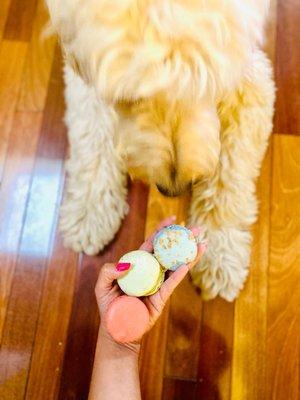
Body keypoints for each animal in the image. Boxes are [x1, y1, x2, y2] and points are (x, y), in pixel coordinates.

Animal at [45, 0, 274, 300]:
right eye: (129, 96)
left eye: (203, 86)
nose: (173, 190)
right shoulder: (87, 73)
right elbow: (91, 135)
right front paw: (89, 210)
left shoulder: (251, 78)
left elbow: (230, 176)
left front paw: (220, 252)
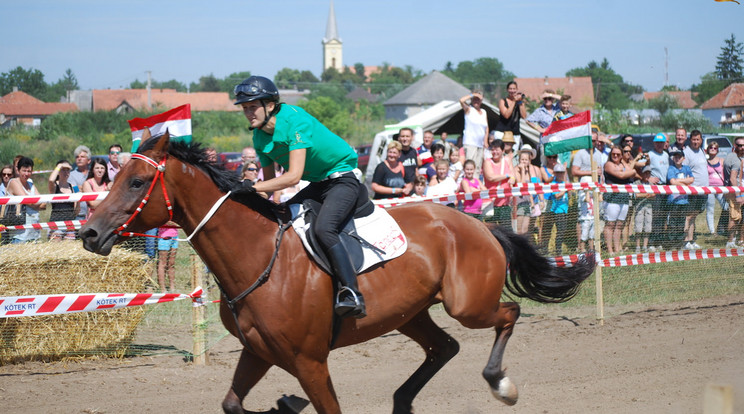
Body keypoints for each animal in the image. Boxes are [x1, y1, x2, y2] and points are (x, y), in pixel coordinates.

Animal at [80, 133, 592, 414]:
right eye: (114, 174)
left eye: (137, 182)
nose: (89, 233)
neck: (257, 257)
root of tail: (479, 223)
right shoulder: (259, 352)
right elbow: (231, 403)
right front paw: (283, 406)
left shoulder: (310, 361)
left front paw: (288, 404)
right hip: (410, 313)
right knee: (444, 347)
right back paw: (401, 402)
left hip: (468, 305)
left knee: (507, 315)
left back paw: (500, 383)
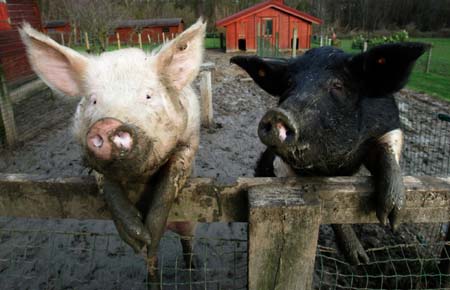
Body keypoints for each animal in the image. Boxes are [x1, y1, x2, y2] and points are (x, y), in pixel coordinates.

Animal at [232, 43, 428, 266]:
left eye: (338, 85)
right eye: (289, 83)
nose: (277, 114)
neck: (334, 165)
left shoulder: (389, 122)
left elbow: (387, 150)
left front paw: (389, 220)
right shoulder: (282, 166)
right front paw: (359, 259)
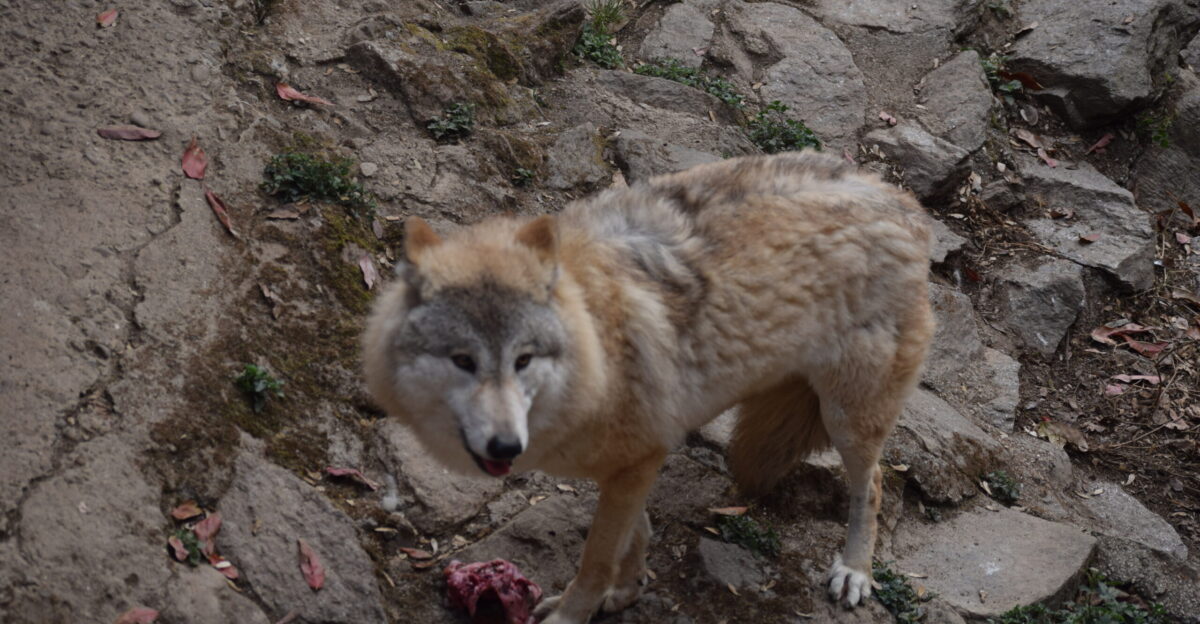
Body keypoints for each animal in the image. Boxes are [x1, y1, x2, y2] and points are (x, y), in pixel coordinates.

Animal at [363, 151, 935, 623]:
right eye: (463, 361)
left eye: (523, 360)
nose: (506, 446)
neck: (597, 346)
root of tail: (906, 205)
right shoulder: (636, 461)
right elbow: (632, 537)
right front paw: (626, 593)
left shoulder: (639, 459)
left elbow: (596, 557)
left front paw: (575, 614)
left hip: (847, 418)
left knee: (874, 482)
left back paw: (855, 571)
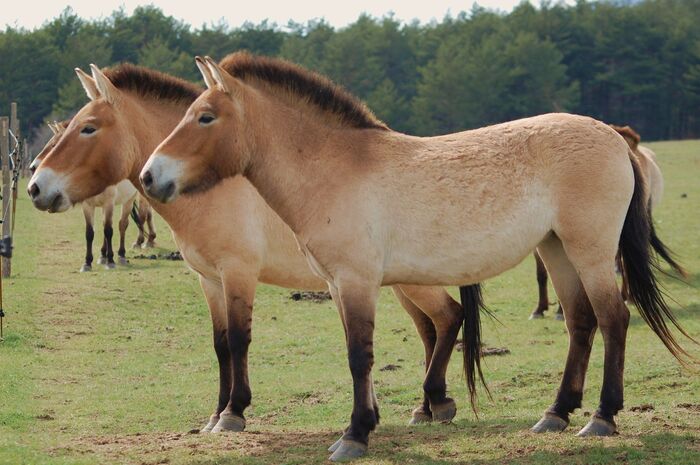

Activity: Each line of the listing above belongs in the answer exactly as written; the pictures do not.

Answer to this task:
Body keypoints for each animal in the image. Boxes are [x1, y1, x2, y2] and points are (x, y), in pixel coordinates.

Animal at [45, 0, 274, 300]:
right eye: (129, 96)
left eye: (203, 86)
nose: (173, 190)
right shoulder: (87, 73)
right elbow: (91, 135)
right front paw: (89, 210)
left shoulder: (251, 78)
left elbow: (230, 176)
left front paw: (220, 252)
Body keypoints for each animal in the image. Boxes are [x1, y1, x2, y2] and points are (x, y), in pixel coordinates.

Animal at [80, 133, 592, 414]:
right eye: (114, 174)
left eye: (137, 182)
nose: (89, 233)
neck: (257, 257)
root of tail: (479, 223)
right shoulder: (259, 352)
right elbow: (231, 403)
right front paw: (283, 406)
left shoulder: (310, 361)
left front paw: (288, 404)
right hip: (410, 313)
right knee: (444, 347)
right back paw: (401, 402)
left hip: (468, 305)
left knee: (507, 315)
left back paw: (500, 383)
Body keypoints for each animal in the image. Boxes are [x1, y1, x2, y2] and points are (x, y), in pixel coordinates.

Animal at [232, 43, 428, 266]:
left eye: (338, 85)
right eye: (289, 83)
nose: (277, 114)
neck: (334, 165)
left shoulder: (389, 122)
left elbow: (387, 150)
left front paw: (389, 220)
right shoulder: (282, 166)
right front paw: (359, 259)
Body keypoints for each animal in the image. Boxes are [x1, y1, x2, y2] and points are (x, y), in pixel coordinates.

Animal at [363, 151, 935, 623]:
right eye: (463, 361)
left eye: (523, 360)
nose: (506, 446)
neck: (597, 346)
root of tail: (906, 205)
right shoulder: (636, 461)
right elbow: (632, 537)
right front paw: (626, 593)
left shoulder: (639, 459)
left elbow: (596, 557)
left front paw: (575, 614)
left hip: (847, 418)
left knee: (874, 482)
left back paw: (855, 571)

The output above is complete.